Elle trompettait fort et faux. Léa mit une main sur son oreille et Chéri déclara, sentencieux :

"Ça serait trop beau, un après-midi comme ça, s'il n'y avait pas la voix de ma mère."

Elle regarda son fils sans colère, habituée à son insolence, s'assit dignement, les pieds ballants, au fond d'une bergère trop haute pour ses jambes courtes. Elle chauffait dans sa main un verre d'eau-de-vie. Léa, balancée dans un rocking, jetait de temps en temps les yeux sur Chéri, Chéri vautré sur le rotin frais, son gilet ouvert, une cigarette à demi éteinte à la lèvre, une mèche sur le sourcil,—et elle le traitait flatteusement, tout bas, de belle crapule.
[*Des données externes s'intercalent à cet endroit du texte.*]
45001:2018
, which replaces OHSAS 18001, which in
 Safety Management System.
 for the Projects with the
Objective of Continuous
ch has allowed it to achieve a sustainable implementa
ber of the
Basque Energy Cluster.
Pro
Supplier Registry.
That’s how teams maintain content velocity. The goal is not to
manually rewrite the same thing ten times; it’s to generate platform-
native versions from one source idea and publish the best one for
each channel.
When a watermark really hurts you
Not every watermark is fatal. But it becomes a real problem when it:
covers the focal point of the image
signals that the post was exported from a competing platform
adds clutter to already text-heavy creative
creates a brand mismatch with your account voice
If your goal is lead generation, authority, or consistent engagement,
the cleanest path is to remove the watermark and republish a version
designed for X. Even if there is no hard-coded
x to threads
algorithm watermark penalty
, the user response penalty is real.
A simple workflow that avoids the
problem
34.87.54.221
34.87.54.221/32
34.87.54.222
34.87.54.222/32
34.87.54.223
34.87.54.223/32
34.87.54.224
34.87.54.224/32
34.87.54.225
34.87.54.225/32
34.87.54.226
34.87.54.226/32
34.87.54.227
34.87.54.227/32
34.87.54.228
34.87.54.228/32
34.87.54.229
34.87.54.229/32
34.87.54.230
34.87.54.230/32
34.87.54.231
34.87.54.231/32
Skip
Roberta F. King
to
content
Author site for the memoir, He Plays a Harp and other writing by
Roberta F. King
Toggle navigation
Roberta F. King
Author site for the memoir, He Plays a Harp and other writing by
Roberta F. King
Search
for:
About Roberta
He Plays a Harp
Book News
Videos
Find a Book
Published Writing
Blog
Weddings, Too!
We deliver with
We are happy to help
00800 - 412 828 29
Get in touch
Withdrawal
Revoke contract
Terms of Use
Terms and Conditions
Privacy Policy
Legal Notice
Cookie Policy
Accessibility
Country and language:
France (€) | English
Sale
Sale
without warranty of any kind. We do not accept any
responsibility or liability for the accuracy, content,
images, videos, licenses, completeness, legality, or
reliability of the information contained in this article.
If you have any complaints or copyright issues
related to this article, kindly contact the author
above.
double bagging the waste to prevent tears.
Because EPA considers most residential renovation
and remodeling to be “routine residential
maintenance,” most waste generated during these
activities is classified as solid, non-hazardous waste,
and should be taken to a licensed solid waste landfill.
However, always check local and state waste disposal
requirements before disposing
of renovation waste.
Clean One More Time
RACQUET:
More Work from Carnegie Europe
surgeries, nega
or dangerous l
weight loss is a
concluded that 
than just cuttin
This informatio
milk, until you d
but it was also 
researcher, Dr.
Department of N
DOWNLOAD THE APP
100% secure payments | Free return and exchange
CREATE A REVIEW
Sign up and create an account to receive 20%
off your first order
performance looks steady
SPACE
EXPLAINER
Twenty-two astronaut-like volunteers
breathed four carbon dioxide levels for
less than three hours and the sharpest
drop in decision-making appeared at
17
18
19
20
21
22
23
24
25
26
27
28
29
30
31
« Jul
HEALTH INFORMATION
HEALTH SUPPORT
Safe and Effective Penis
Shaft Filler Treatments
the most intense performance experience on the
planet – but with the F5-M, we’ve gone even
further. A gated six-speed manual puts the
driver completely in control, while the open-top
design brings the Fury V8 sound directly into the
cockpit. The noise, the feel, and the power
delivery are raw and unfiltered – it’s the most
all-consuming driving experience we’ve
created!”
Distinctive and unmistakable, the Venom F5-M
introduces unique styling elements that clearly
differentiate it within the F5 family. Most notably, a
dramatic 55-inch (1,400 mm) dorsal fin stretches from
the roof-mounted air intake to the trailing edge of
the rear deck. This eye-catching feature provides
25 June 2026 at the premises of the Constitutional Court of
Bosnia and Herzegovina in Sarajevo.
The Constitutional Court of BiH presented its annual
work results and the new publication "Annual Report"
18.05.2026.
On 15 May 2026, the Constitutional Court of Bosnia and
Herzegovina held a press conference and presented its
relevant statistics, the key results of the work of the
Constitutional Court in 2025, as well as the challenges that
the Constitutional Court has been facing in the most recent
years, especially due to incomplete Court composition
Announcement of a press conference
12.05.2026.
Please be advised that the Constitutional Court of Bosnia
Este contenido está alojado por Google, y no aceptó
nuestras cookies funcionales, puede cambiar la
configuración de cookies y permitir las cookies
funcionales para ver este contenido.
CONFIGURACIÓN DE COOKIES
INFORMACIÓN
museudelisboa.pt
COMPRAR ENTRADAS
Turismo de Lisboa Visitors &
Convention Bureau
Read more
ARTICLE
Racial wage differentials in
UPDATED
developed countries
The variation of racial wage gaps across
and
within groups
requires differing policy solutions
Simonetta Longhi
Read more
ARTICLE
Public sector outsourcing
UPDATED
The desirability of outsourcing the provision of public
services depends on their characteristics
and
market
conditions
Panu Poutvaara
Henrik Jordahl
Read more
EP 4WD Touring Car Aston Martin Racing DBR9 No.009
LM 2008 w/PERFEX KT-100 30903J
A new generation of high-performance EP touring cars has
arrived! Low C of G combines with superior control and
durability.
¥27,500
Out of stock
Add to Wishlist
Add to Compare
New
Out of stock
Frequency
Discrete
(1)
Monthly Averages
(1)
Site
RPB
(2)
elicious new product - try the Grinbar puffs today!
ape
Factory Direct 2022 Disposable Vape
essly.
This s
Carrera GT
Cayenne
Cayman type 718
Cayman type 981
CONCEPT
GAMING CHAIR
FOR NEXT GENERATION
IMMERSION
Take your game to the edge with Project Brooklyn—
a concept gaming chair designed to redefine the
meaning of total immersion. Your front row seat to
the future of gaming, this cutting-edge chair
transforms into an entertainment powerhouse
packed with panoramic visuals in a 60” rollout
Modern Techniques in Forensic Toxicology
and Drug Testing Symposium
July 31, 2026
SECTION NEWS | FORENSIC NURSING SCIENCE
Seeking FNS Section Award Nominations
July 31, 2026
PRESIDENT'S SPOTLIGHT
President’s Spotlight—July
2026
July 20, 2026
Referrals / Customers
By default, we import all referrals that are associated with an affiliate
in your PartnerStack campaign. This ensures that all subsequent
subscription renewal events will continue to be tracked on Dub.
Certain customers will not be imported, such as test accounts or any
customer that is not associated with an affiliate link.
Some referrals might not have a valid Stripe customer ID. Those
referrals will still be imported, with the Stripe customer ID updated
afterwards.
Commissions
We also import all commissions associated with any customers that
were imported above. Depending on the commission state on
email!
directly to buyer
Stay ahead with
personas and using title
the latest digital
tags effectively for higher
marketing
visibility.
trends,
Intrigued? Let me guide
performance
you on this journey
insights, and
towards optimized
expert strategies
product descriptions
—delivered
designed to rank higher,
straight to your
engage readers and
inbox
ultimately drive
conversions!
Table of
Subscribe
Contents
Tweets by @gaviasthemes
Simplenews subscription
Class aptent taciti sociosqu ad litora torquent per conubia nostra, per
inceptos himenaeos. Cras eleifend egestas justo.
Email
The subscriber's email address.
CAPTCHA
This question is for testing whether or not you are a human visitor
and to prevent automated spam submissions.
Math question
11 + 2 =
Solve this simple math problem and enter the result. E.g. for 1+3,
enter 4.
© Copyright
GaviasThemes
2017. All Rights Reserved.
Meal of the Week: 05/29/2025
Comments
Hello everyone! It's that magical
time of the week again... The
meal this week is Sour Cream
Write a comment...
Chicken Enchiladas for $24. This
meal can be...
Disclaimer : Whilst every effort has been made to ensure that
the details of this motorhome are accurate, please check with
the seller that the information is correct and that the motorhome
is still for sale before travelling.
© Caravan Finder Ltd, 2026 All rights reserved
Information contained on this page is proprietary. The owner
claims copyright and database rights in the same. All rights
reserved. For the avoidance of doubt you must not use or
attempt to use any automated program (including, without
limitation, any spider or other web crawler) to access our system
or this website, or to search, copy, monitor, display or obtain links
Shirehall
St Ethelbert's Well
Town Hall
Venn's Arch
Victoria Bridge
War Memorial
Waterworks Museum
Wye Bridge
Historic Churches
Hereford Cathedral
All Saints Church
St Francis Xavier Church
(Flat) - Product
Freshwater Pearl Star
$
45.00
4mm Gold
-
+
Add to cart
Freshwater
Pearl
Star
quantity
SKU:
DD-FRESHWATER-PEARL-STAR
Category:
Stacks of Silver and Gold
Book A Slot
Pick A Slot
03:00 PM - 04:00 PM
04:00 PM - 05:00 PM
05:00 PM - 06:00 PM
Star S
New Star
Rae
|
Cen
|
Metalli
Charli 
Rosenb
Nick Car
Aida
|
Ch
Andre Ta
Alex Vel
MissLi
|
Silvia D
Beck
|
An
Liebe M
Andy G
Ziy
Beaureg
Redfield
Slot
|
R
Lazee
Ils demeuraient côte à côte, sans effort pour plaire ni parler, paisibles et en quelque sorte heureux. Une longue habitude l'un de l'autre les rendait au silence, ramenait Chéri à la veulerie et Léa à la sérénité. A cause de la chaleur qui augmentait, Mme Peloux releva jusqu'aux genoux sa jupe étroite, montra ses petits mollets de matelot, et Chéri arracha rageusement sa cravate, geste que Léa blâma d'un : "Tt… tt…" de langue.

"Oh! laisse-le, ce petit, protesta, comme du fond d'un songe, Mme Peloux.
Il fait si chaud…. Veux-tu un kimono, Léa?

—Non, merci. Je suis très bien."

Ces abandons de l'après-midi l'écoeuraient. Jamais son jeune amant ne l'avait surprise défaite, ni le corsage ouvert, ni en pantoufles dans le jour. "Nue, si on veut", disait-elle, "mais pas dépoitraillée". Elle reprit son journal illustré et ne le lut pas. "Cette mère Peloux et son fils ", songeait-elle, " mettez-les devant une table bien servie ou menez-les à la campagne,—crac : la mère ôte son corset et le fils son gilet. Des natures de bistrots en vacances." Elle leva les yeux vindicativement sur le bistrot incriminé et vit qu'il dormait, les cils rabattus sur ses joues blanches, la bouche close. L'arc délicieux de la lèvre supérieure, éclairé par en dessous, retenait à ses sommets deux points de lumière argentée, et Léa s'avoua qu'il ressemblait beaucoup plus à un dieu qu'à un marchand de vins. Sans se lever, elle cueillit délicatement entre les doigts de Chéri une cigarette fumante, et la jeta au cendrier. La main du dormeur se détendit et laissa tomber comme des fleurs lasses ses doigts fuselés, armés d'ongles cruels, main non point féminine, mais un peu plus belle qu'on ne l'eût voulu, main que Léa avait cent fois baisée sans servilité, baisée pour le plaisir, pour le parfum….

Elle regarda, par-dessus son journal, du côté de Mme Peloux. "Dort-elle aussi?" Léa aimait que la sieste de la mère et du fils lui donnât, à elle bien éveillée, une heure de solitude morale parmi la chaleur, l'ombre et le soleil.

Mais Mme Peloux ne dormait point. Elle se tenait bouddhique dans sa bergère, regardant droit devant elle et suçant sa fine-champagne avec une application de nourrisson alcoolique.

"Pourquoi ne dort-elle pas? se demanda Léa. C'est dimanche. Elle a bien déjeuné. Elle attend les vieilles frappes de son jour à cinq heures. Par conséquent, elle devrait dormir. Si elle ne dort pas, c'est qu'elle fait quelque chose de mal."